= Dark advertising =

Dark advertising is a type of online advertising visible only to the advert's publisher and the intended target group.

Dark advertising allows a publisher to send different adverts to different target audience groups, where it would be disadvantageous for the audience of one target group to see the adverts intended for another. This increases the success rate of the publisher's advertising campaign.

This form of advertising is commonly found on online social media platforms that make target group identification possible. Groups can be identified using age based targeting, geotargeting, behavioural targeting and more recently psychographic targeting, among others.

==History==
In July 2012, the social network Facebook added the ability to create unpublished posts. These could be sponsored, citing "page posts usually contain information that are relevant to only a segment of the page's audience". The term "Dark Advertising" was coined by marketing professionals shortly after, and has been used in the media ever since.

It was reported that the Donald Trump presidential campaign used dark advertising during the 2016 United States presidential election to dissuade African Americans from voting.

In May 2017, a group of activists formed the Who Targets Me project, collecting data on how political campaigns used dark advertising during the 2017 United Kingdom general election and calling for an end to dark advertising on Facebook for political ads.

On 22 September 2017, Mark Zuckerberg, CEO of Facebook, announced that Facebook was ending dark advertising.

== Effects ==
Melanie Dempsey and Andrew Mitchell, authors of the Journal of Consumer Research, conducted an experiment with pens to prove the psychological effects of producers advertisements. After showing a group media of a specific pen brand associated with positive images, the group was asked to choose a pen. Knowing that the pen brand was not as good as other brands, 70-80% of the group chose the brand due to its positive association.

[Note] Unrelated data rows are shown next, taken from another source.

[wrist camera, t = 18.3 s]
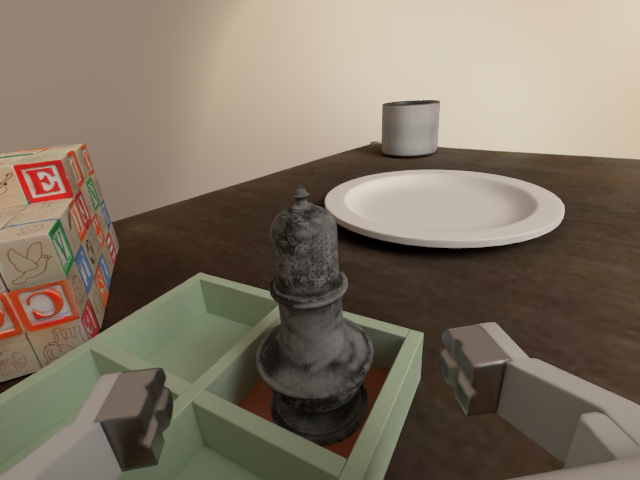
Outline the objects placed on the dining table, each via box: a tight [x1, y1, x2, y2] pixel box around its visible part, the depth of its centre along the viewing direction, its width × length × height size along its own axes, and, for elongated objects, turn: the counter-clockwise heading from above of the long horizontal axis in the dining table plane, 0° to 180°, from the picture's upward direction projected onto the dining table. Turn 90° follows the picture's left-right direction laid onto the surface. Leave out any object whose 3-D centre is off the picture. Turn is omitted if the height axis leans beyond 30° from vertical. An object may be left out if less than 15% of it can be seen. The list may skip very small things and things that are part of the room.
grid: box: [0, 273, 423, 480], centre depth 17 cm, size 17×17×3 cm
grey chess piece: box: [256, 185, 374, 446], centre depth 16 cm, size 6×6×12 cm
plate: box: [325, 170, 565, 248], centre depth 45 cm, size 28×28×2 cm
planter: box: [382, 100, 440, 158], centre depth 79 cm, size 13×12×11 cm
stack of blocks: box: [0, 144, 119, 382], centre depth 29 cm, size 21×6×12 cm, turn 25°
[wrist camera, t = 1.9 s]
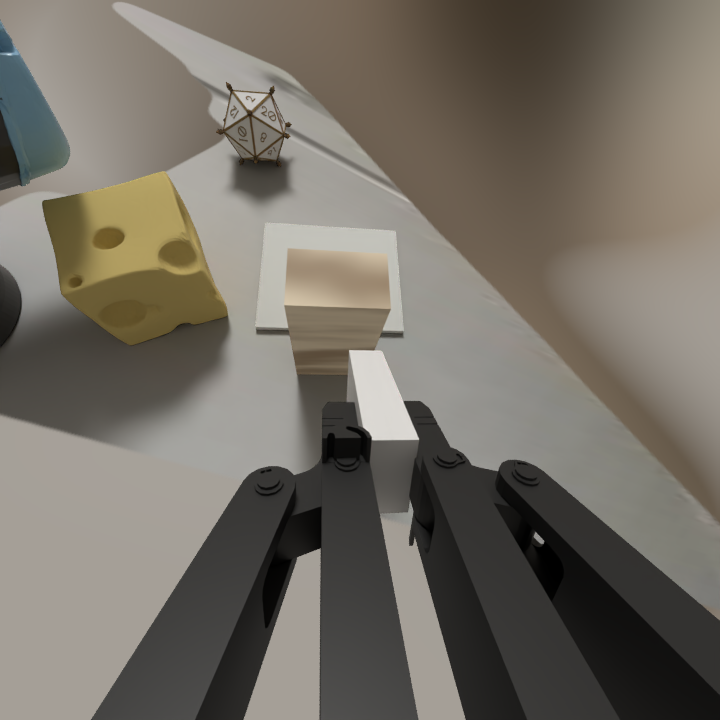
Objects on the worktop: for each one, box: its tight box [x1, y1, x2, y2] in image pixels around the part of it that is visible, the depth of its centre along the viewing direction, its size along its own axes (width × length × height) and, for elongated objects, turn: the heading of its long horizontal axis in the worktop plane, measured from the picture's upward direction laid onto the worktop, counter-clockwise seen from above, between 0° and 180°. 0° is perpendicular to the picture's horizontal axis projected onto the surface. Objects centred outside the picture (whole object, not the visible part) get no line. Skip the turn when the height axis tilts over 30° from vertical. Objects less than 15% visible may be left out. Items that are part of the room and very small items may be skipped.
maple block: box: [284, 248, 391, 375], centre depth 29 cm, size 4×7×14 cm, turn 92°
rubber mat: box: [255, 223, 404, 333], centre depth 39 cm, size 14×16×1 cm
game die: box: [216, 82, 292, 167], centre depth 41 cm, size 9×8×10 cm
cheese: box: [42, 172, 228, 345], centre depth 31 cm, size 10×11×10 cm
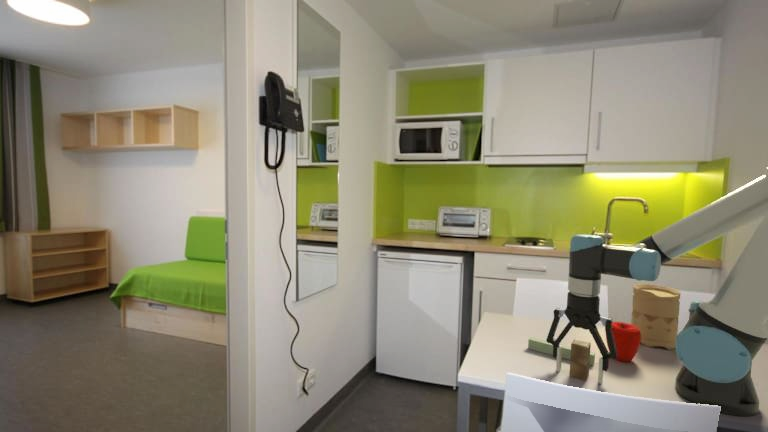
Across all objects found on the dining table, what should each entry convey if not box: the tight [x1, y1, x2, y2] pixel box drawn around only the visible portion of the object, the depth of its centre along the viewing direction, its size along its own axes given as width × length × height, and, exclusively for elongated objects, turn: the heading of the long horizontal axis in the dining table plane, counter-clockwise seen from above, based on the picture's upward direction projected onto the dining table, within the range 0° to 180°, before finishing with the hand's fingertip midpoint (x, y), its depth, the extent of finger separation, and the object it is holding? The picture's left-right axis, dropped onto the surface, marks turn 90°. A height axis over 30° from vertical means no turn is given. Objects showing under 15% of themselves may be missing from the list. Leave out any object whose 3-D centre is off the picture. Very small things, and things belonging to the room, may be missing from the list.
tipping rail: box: [527, 336, 596, 366], centre depth 112 cm, size 18×2×3 cm, turn 53°
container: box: [630, 283, 681, 351], centre depth 124 cm, size 13×13×18 cm
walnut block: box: [569, 338, 592, 382], centre depth 100 cm, size 4×4×9 cm
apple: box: [605, 321, 642, 363], centre depth 111 cm, size 9×9×11 cm
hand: (578, 375), depth 100 cm, fingers open, 9 cm apart
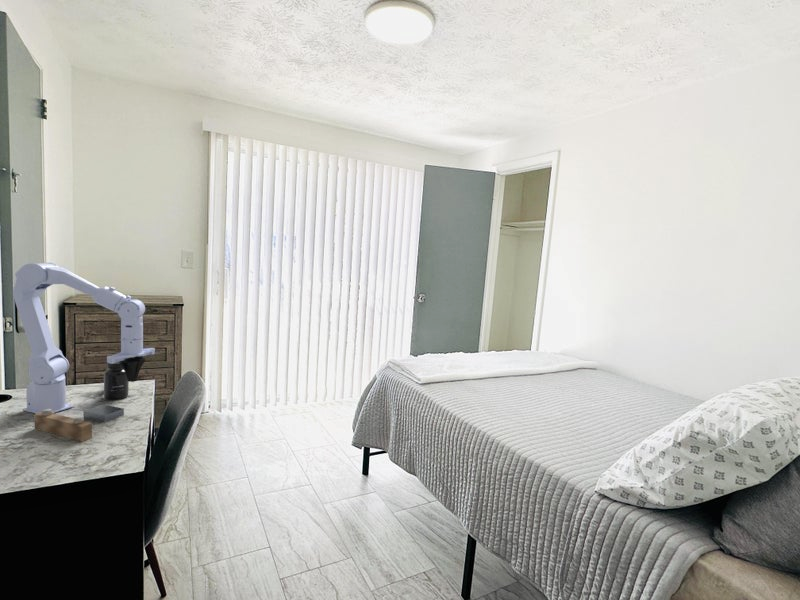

These psychological effects are forced upon consumers by producers and advertisers. This is seen due to companies tricking their consumers into "placing a greater importance on extrinsic values is associated with higher levels of prejudice, ... and weak (or absent) concern about human rights." These occurrences are now showing up in large scale topics, such as the presidential election. Large scale companies are able to pay for advertisements of their choosing, causing major waves in political elections. These advertisements play a large role in who is elected, due to association of those who see the advertisements.